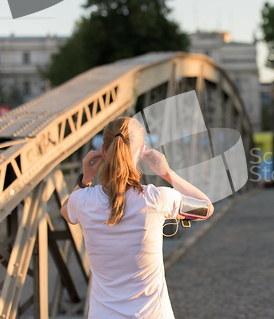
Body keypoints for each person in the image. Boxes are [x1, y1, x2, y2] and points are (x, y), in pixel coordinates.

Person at [60, 117, 214, 318]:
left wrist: (85, 179)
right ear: (142, 151)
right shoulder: (157, 199)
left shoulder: (82, 200)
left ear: (104, 151)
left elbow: (65, 211)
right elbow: (206, 208)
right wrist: (168, 173)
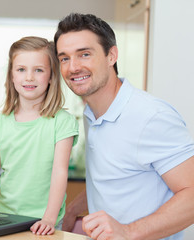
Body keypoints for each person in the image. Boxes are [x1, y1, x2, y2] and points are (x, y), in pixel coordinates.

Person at [54, 13, 194, 240]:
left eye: (85, 54)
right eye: (64, 58)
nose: (73, 67)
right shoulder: (91, 114)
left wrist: (128, 232)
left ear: (112, 56)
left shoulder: (151, 116)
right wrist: (72, 210)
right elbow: (112, 179)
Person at [0, 36, 79, 235]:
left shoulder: (62, 122)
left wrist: (49, 218)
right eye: (21, 69)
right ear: (12, 76)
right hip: (3, 216)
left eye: (39, 70)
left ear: (51, 76)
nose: (29, 77)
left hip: (43, 221)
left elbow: (59, 173)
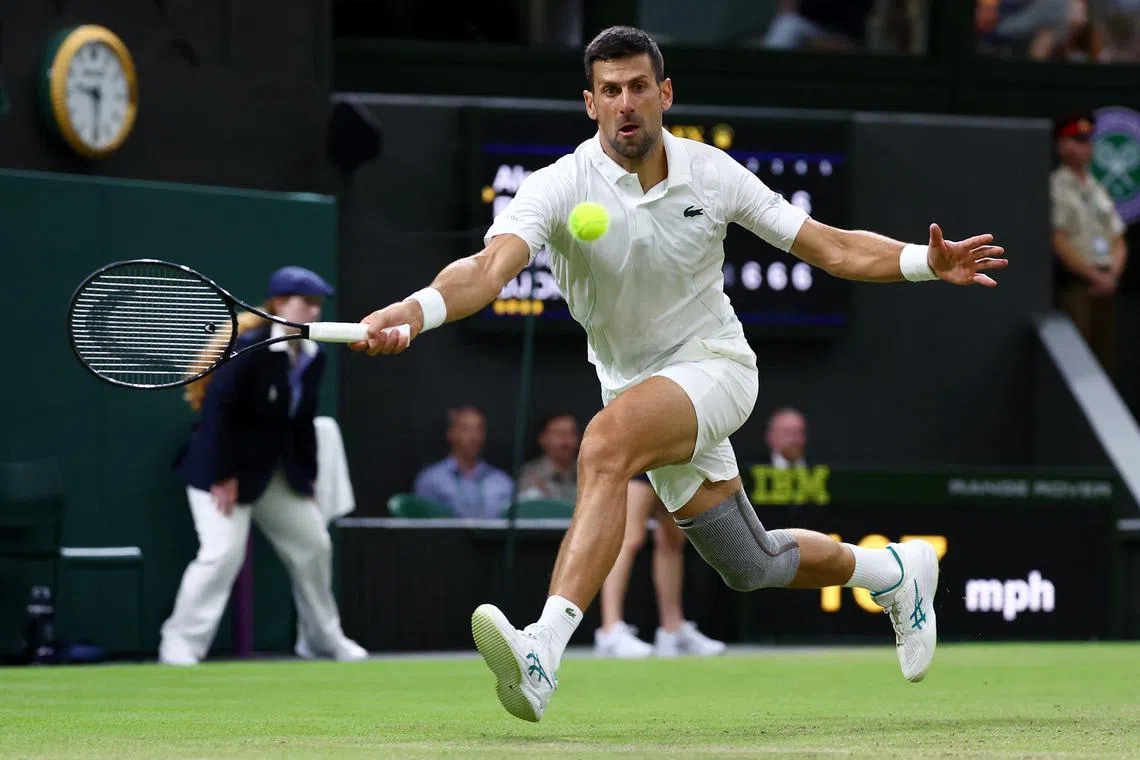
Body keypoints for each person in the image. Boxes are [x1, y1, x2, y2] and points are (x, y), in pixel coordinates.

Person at [353, 26, 1007, 722]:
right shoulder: (557, 185)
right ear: (590, 103)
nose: (626, 102)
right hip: (635, 387)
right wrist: (413, 312)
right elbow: (486, 272)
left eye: (638, 86)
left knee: (604, 446)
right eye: (610, 90)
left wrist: (922, 262)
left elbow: (834, 249)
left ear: (664, 93)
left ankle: (543, 649)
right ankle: (897, 573)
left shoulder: (713, 173)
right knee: (749, 562)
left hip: (716, 368)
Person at [160, 266, 367, 666]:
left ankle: (322, 639)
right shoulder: (250, 349)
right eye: (304, 301)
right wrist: (223, 476)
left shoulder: (313, 356)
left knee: (314, 544)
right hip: (220, 469)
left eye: (316, 303)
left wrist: (305, 480)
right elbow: (218, 413)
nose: (313, 310)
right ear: (279, 304)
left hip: (272, 473)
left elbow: (301, 423)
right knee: (222, 553)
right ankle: (179, 643)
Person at [595, 474, 726, 658]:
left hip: (669, 458)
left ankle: (672, 630)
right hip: (639, 453)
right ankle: (610, 630)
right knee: (629, 537)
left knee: (672, 539)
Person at [1050, 111, 1128, 379]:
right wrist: (1093, 275)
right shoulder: (1057, 187)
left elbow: (1117, 238)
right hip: (1077, 286)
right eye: (1079, 140)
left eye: (1089, 140)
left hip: (1106, 284)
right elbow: (1059, 241)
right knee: (1077, 363)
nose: (1087, 147)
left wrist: (1112, 275)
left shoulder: (1098, 188)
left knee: (1105, 361)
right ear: (1063, 146)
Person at [413, 406, 514, 518]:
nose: (474, 436)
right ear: (451, 433)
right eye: (466, 429)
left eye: (479, 429)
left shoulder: (502, 482)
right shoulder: (431, 480)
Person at [518, 412, 581, 503]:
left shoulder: (587, 473)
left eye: (571, 433)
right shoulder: (531, 474)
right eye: (559, 433)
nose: (566, 441)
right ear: (543, 438)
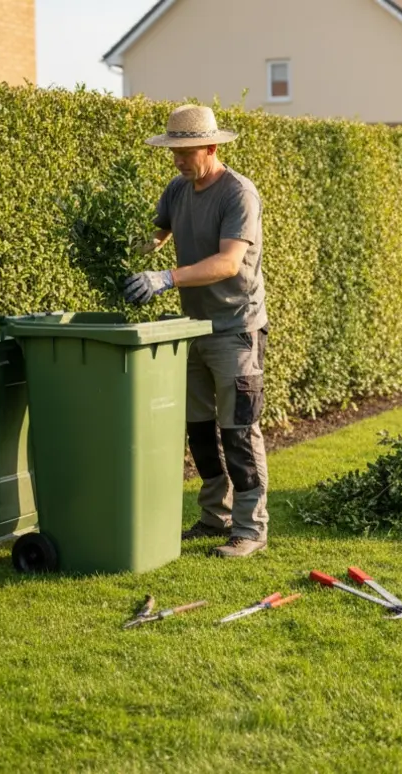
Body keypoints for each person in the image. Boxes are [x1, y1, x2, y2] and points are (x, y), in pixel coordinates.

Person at [124, 105, 269, 559]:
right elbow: (157, 235)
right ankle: (214, 518)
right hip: (194, 329)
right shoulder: (177, 189)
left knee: (239, 431)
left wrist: (165, 278)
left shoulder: (237, 194)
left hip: (236, 328)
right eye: (174, 152)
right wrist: (127, 245)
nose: (178, 160)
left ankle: (249, 530)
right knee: (200, 431)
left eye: (186, 152)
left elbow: (228, 262)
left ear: (211, 147)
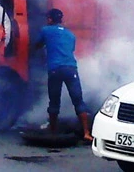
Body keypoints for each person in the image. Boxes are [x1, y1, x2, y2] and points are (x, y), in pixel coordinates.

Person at [35, 8, 93, 143]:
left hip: (55, 69)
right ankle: (86, 133)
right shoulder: (71, 35)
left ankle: (53, 131)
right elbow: (70, 50)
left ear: (49, 19)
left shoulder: (46, 30)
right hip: (71, 69)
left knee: (54, 101)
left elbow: (37, 45)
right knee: (78, 100)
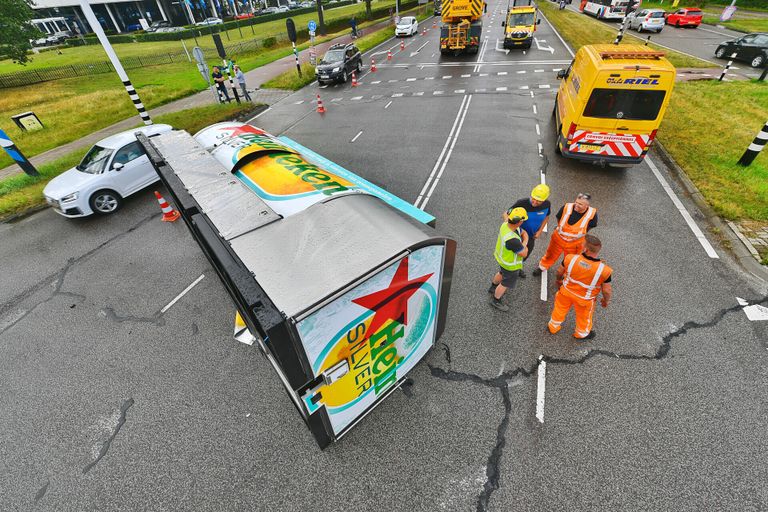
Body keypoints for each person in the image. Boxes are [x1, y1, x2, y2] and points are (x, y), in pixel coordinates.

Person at [547, 234, 612, 340]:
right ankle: (581, 334)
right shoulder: (605, 270)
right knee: (584, 317)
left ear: (585, 249)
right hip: (585, 299)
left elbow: (559, 271)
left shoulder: (570, 258)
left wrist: (558, 280)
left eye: (582, 244)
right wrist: (606, 300)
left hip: (566, 292)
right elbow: (607, 290)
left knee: (559, 309)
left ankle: (553, 326)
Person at [533, 192, 597, 276]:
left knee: (570, 260)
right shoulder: (567, 207)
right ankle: (542, 267)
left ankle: (565, 274)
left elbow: (591, 225)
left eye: (580, 204)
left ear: (587, 206)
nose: (576, 205)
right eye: (576, 202)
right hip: (559, 238)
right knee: (550, 254)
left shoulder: (592, 213)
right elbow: (559, 217)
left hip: (575, 243)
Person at [488, 207, 529, 312]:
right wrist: (525, 242)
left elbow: (523, 232)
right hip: (510, 265)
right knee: (505, 283)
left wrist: (523, 237)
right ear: (519, 222)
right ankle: (496, 300)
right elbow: (524, 253)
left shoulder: (505, 225)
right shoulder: (513, 241)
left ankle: (493, 287)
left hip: (502, 260)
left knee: (501, 273)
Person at [509, 184, 551, 278]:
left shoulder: (547, 204)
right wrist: (509, 230)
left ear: (544, 200)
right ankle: (506, 271)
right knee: (512, 254)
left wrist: (540, 231)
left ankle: (518, 267)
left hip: (531, 236)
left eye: (538, 201)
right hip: (517, 235)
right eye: (533, 198)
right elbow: (507, 214)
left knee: (525, 254)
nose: (535, 202)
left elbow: (547, 217)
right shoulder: (522, 203)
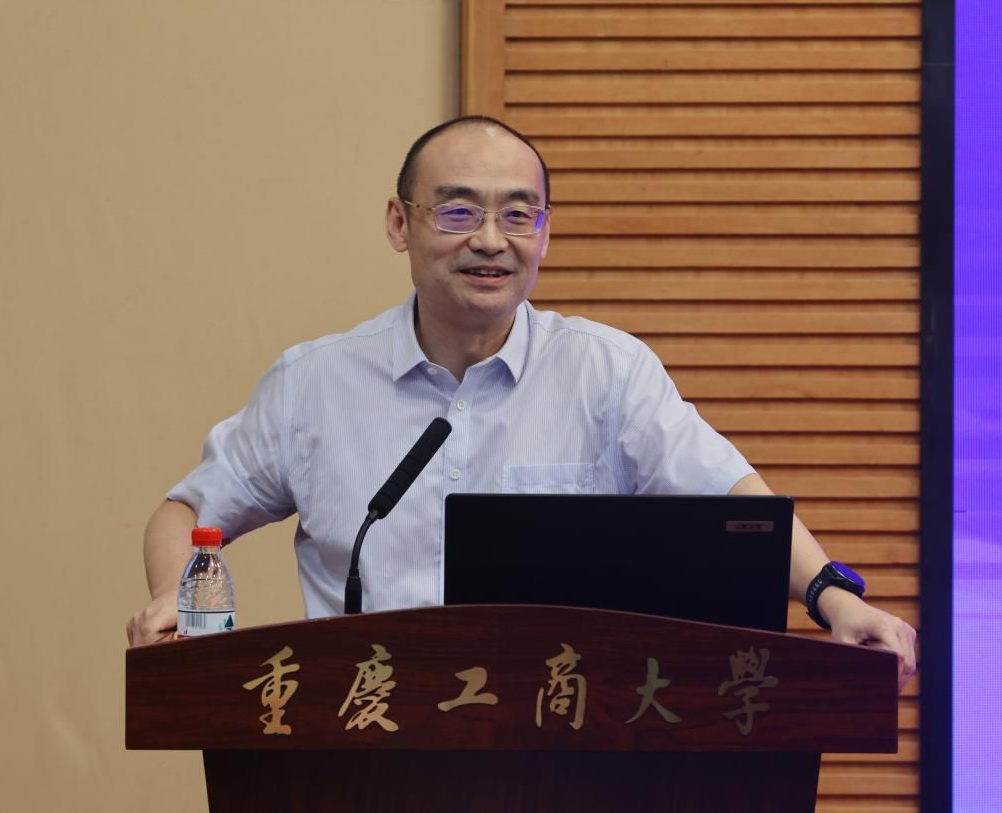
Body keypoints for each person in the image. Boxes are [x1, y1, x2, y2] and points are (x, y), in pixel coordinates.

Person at [126, 115, 917, 691]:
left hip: (564, 741)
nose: (490, 240)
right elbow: (185, 512)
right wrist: (172, 598)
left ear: (544, 233)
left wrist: (833, 597)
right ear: (400, 223)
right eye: (458, 211)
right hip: (365, 736)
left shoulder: (606, 374)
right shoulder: (314, 385)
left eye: (517, 215)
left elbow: (735, 497)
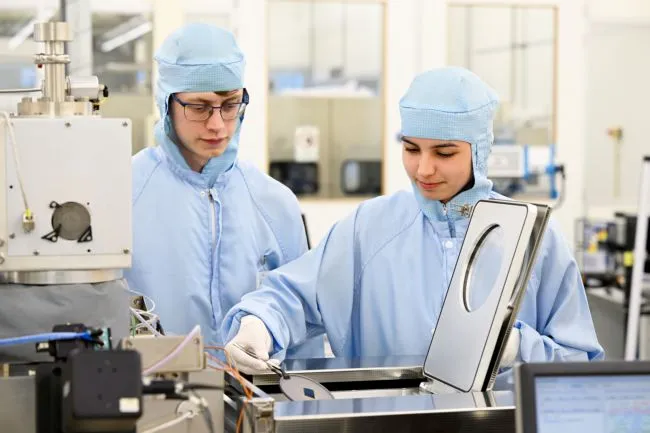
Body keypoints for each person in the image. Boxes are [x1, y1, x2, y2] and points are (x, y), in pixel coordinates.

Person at [221, 67, 604, 384]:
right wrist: (258, 324)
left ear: (480, 151)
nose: (424, 169)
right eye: (411, 149)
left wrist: (516, 347)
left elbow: (579, 363)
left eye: (445, 152)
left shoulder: (534, 239)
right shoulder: (369, 229)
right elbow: (293, 295)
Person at [124, 23, 323, 359]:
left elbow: (304, 328)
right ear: (166, 103)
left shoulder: (275, 203)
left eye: (230, 105)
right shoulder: (124, 193)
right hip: (152, 388)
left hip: (255, 390)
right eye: (199, 107)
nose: (217, 125)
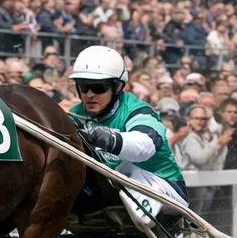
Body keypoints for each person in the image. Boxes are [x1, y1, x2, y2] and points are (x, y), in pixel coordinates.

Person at [67, 45, 189, 221]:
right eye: (84, 87)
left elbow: (145, 146)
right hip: (112, 191)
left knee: (127, 169)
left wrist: (106, 137)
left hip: (164, 187)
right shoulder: (76, 113)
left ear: (116, 87)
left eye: (98, 87)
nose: (89, 94)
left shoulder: (138, 110)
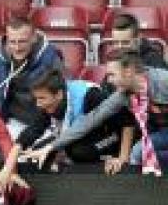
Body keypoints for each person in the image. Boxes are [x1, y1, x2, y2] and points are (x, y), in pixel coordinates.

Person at [24, 49, 167, 175]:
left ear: (128, 72)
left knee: (139, 152)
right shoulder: (122, 95)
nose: (108, 81)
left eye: (112, 75)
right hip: (156, 132)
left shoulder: (163, 81)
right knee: (138, 152)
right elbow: (90, 121)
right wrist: (51, 147)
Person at [20, 69, 135, 173]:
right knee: (38, 152)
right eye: (36, 98)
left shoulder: (90, 95)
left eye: (41, 98)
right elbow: (33, 130)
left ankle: (104, 164)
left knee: (78, 151)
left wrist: (123, 158)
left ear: (58, 94)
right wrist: (16, 153)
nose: (38, 104)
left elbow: (127, 121)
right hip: (83, 135)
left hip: (113, 136)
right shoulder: (48, 100)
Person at [0, 16, 64, 128]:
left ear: (33, 38)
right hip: (9, 119)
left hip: (43, 123)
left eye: (22, 41)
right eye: (12, 42)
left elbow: (62, 94)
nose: (17, 48)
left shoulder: (50, 57)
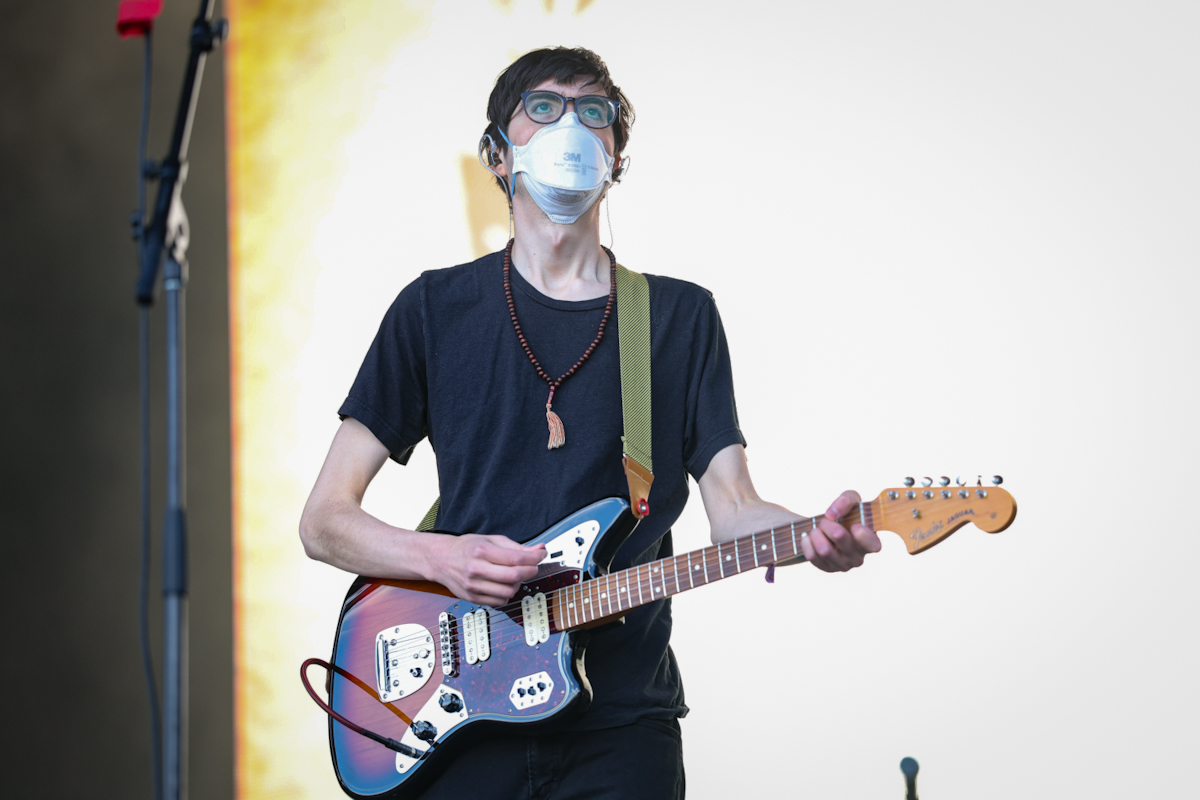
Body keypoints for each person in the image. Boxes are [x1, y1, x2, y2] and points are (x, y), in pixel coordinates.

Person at [299, 46, 881, 799]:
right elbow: (324, 522)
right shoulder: (433, 310)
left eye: (592, 112)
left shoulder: (677, 317)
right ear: (497, 154)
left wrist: (812, 536)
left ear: (616, 161)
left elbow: (735, 510)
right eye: (543, 107)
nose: (569, 125)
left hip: (622, 726)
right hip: (462, 721)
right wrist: (443, 559)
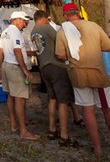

=======

_ASSIGNMENT_: Retype, exactly and with no pictures, everything above from the line with "left wrist: (106, 137)" down to the line with "left wrist: (123, 158)", both included.

_SOLUTION TO THE EXERCISE_:
left wrist: (106, 137)
left hip: (164, 187)
right shoulder: (76, 113)
left ear: (116, 87)
left eye: (98, 87)
nose: (89, 94)
left shoulder: (138, 110)
Body keypoints for each person in the image. Boxes are [x1, y1, x2, y2] and points are (x, y), in pixel coordinates.

Person at [24, 49, 167, 175]:
left ear: (128, 72)
left knee: (139, 152)
right shoulder: (122, 95)
nose: (108, 81)
left eye: (112, 75)
right hip: (156, 132)
left shoulder: (163, 81)
right knee: (138, 152)
right elbow: (90, 121)
right wrist: (51, 147)
Person at [20, 69, 135, 173]:
right knee: (38, 152)
right eye: (36, 98)
left shoulder: (90, 95)
left eye: (41, 98)
right elbow: (33, 130)
left ankle: (104, 164)
left knee: (78, 151)
left wrist: (123, 158)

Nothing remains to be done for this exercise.